That MIT stat is going around again about how some enormous share of enterprise AI pilots never make it past proof of concept. I keep seeing it waved around as proof that the technology is overhyped and it might be (at least the expected timeframe and scope of ROI on AI at the moment) but I also think that’s the wrong lesson to take from it. The number I find more interesting is this one: roughly 84% of organizations haven’t redesigned a single workflow around the AI they bought. Those two numbers aren’t telling two different stories. They’re the same story told from opposite ends.
This is a classic tale of outputs over outcomes. Leadership expects a “thing” (an output) they invest in to magically positively impact the way someone (team member, customer) behaves. They tout the amount of money they spent on the “thing” and then wonder why the ROI doesn’t come. Product managers already know why.
Here’s what I suspect happened in most of these companies. Someone brought in a tool that genuinely changes how the work gets done, a powerful one, and dropped it on top of a process that was designed back in 2019 if they were lucky. Nothing meaningful shifted in how the team behaved or in the business results, and the gap got quietly filed under “AI is the problem.” That isn’t AI transformation, not really. For the most part it’s an expensive demo, and an expensive demo is a very different thing from the return companies thought they were buying.
Why dropping AI on an old process is not AI integration
These AI pilots, if they’re even called that, stall because of the existing org design they are being dropped into. A tool that changes the work cannot pay off inside a process that refuses to change alongside it. You can run the most capable system with the best product teams, AI powered or otherwise, through an existing approval chain built for a slower era, and the approval chain will win every time. So the failure rate in the study isn’t really an indictment of the technology or the teams doing the work, ultimately, but rather of the operating system the company tried to run it on.

*****

- Exercise task:
Continue the text on why enterprise AI pilots stall from where it stops.

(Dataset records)

*****

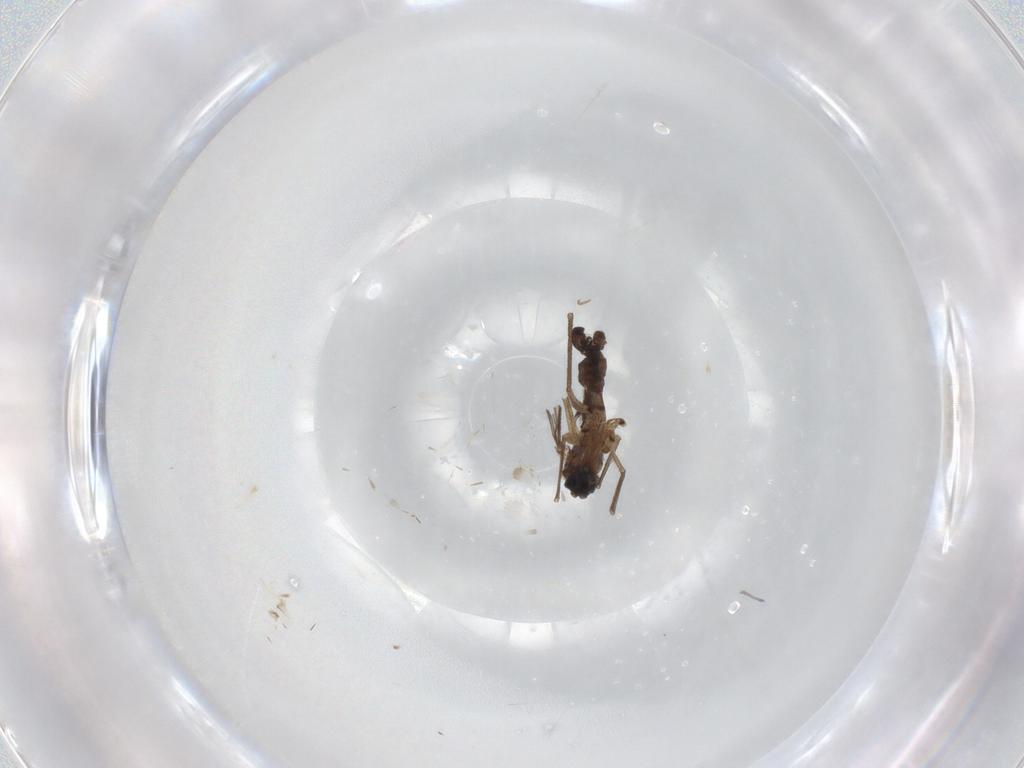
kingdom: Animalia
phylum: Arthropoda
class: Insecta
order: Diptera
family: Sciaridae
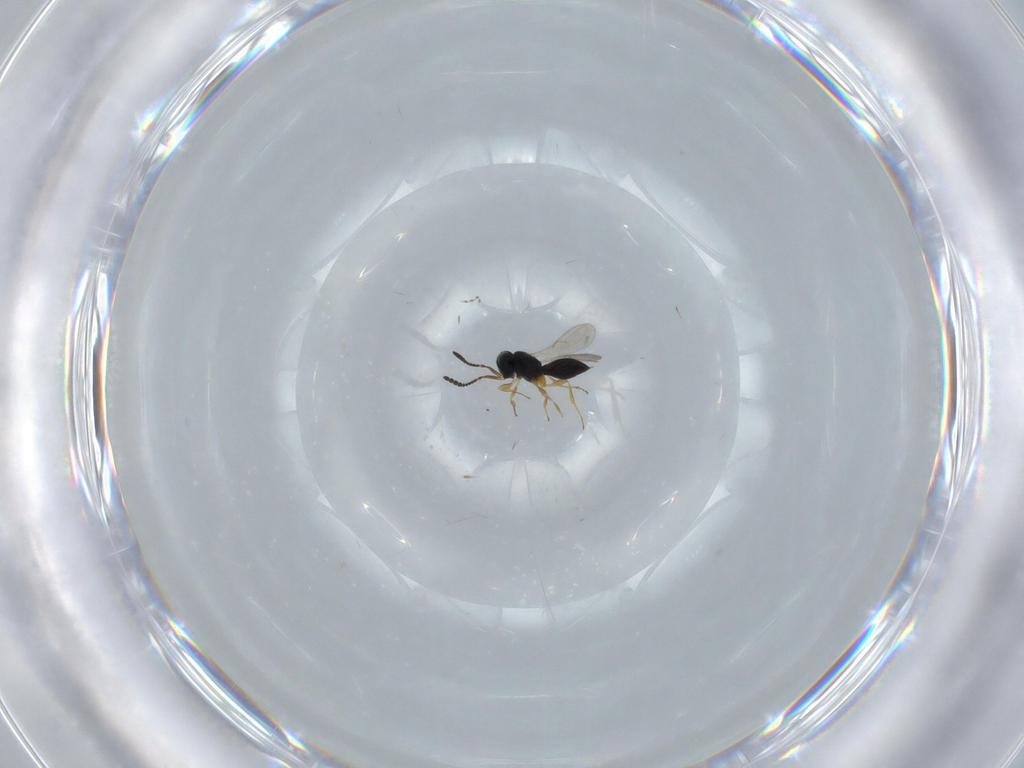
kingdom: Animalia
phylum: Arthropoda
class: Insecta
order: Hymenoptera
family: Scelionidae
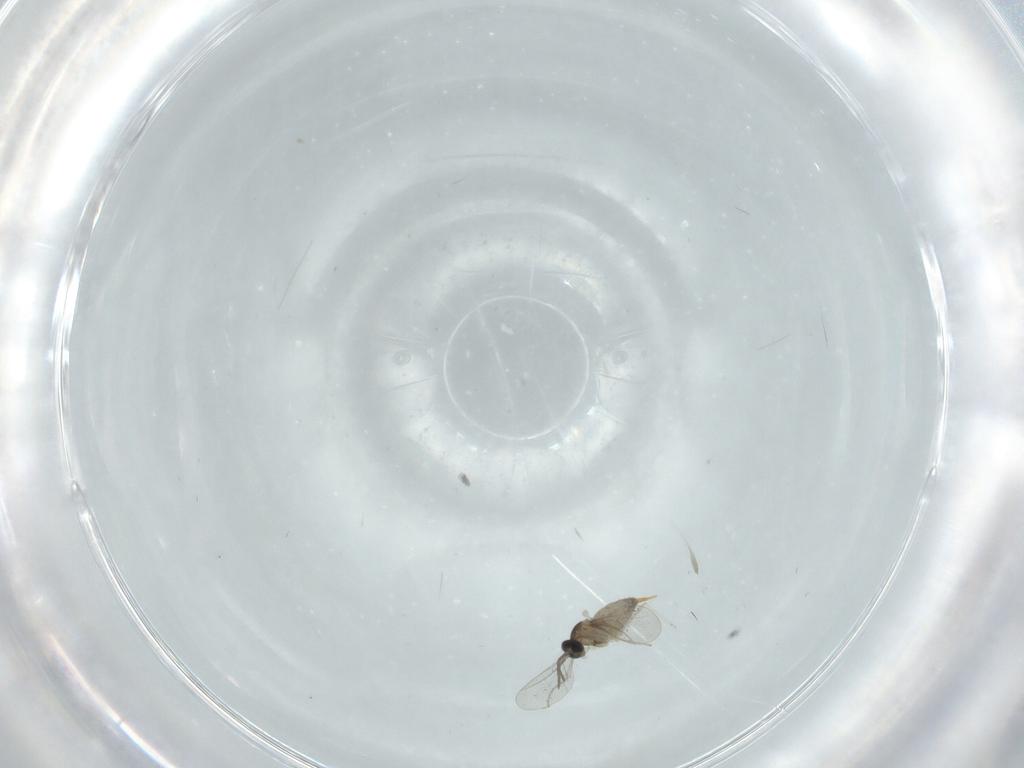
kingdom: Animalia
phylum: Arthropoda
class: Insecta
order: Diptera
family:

*****

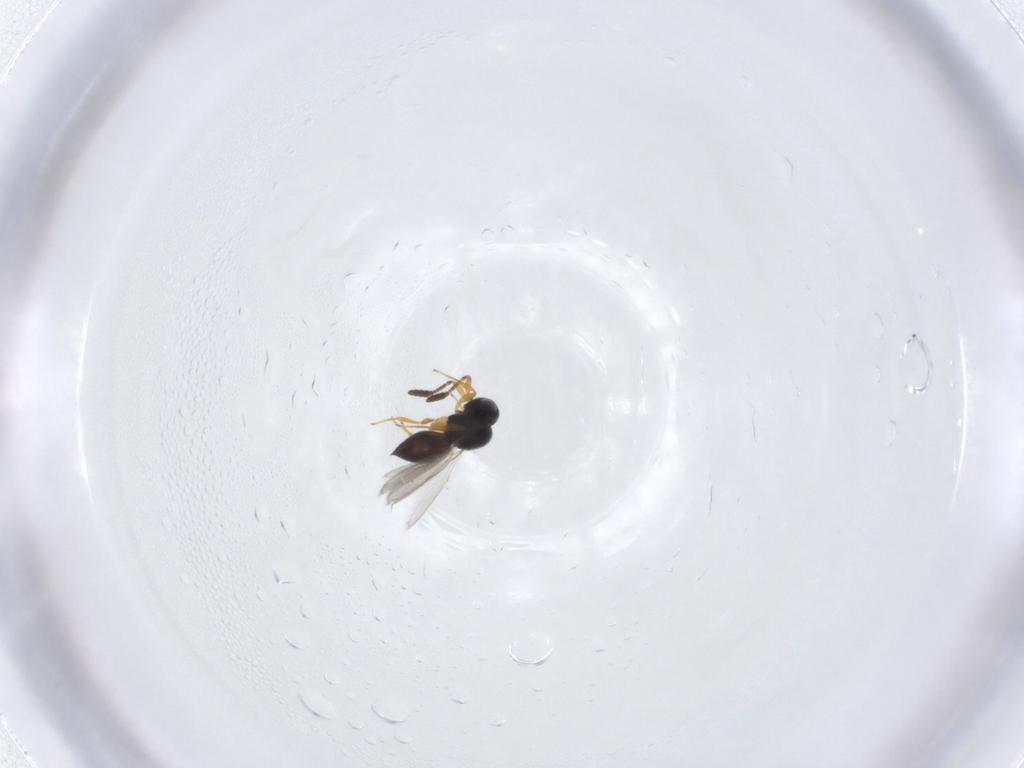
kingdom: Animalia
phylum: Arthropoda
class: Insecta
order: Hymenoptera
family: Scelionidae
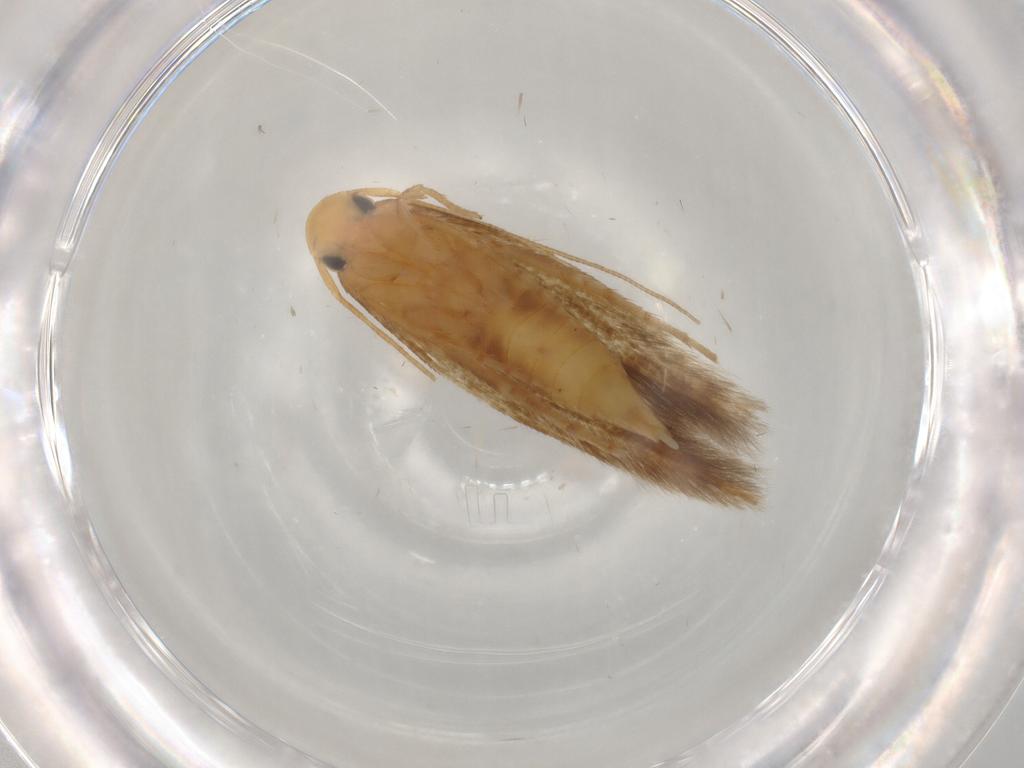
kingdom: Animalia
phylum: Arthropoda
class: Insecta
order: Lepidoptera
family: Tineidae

*****

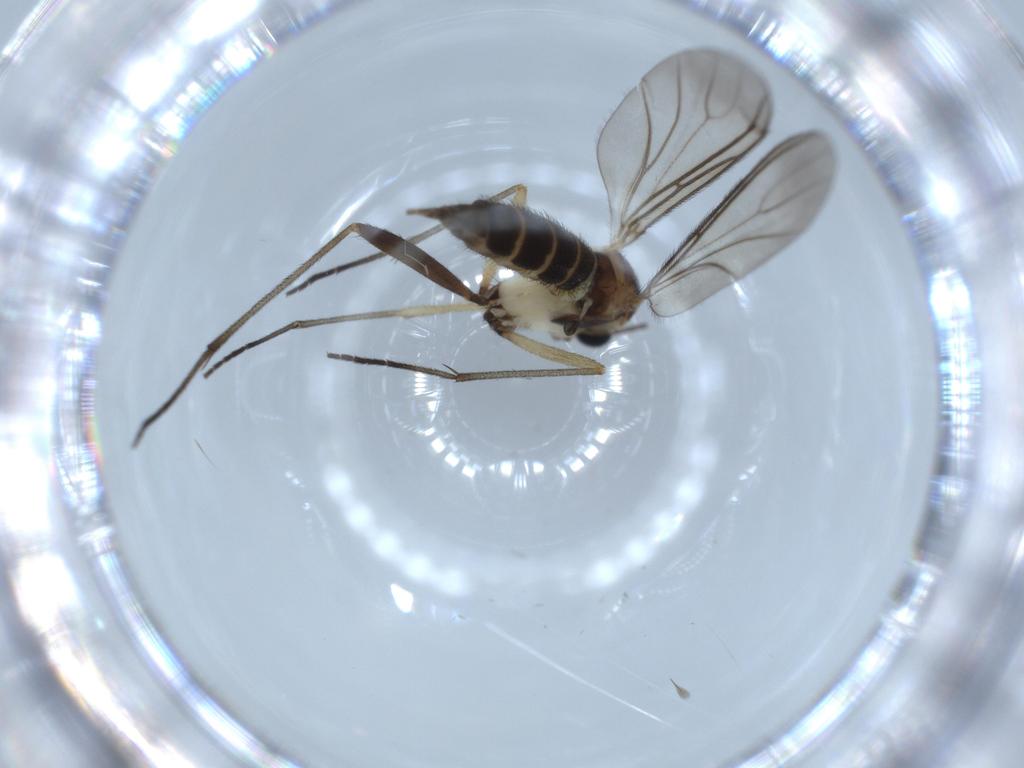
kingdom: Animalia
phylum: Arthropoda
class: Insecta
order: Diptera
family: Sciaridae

*****

- Response to the exercise:
Buying the tool was the easy decision. It costs money and a signature. Changing how the work actually moves through the org costs something harder: a willingness to let the shape of the job change. Just because we’ve been doing product one way for a while doesn’t mean it stays that way forever. Everyone is “integrating AI” but very few, as the research suggests, are making the organizational design pivots necessary for these investments to bear fruit.
The people running the pilot were never allowed to change the work
Let’s not be too quick to blame the 84% who didn’t touch their ways of working. They aren’t lazy, and they aren’t behind. In most companies the people closest to the work, the PMs and team leads and middle managers actually running the pilot, were never handed the authority to change the workflow in the first place. They can run the experiment. They can’t redesign the job around what the experiment taught them, because that decision lives two or three layers up from them and several weeks of debate away.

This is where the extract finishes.